WORK INSTRUCTIONS →
If a record contains a picture, skip the picture and transcribe the rest exactly.
━━━━━ THE INPUT ━━━━━
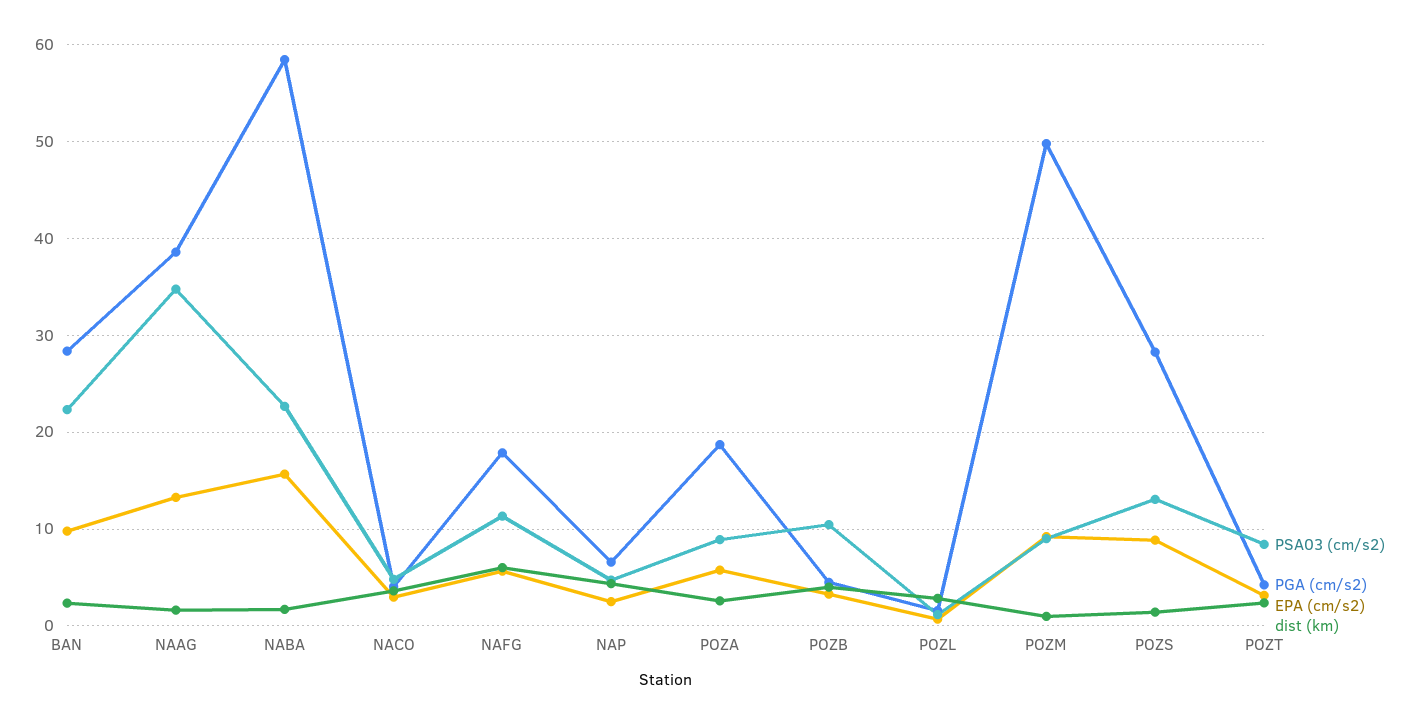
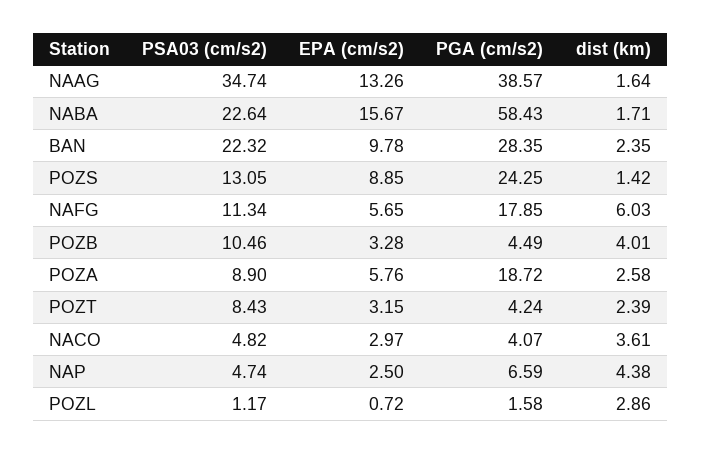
PSA03 (cm/s2), POZM: 9 -> none
PGA (cm/s2), POZM: 50 -> none
EPA (cm/s2), POZM: 9 -> none
dist (km), POZM: 1 -> none
PGA (cm/s2), POZS: 28 -> 24.25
━━━━━
WRITTEN SOLUTION →
PSA03 (cm/s2), POZM: 9 -> none
PGA (cm/s2), POZM: 50 -> none
EPA (cm/s2), POZM: 9 -> none
dist (km), POZM: 1 -> none
PGA (cm/s2), POZS: 28 -> 24.25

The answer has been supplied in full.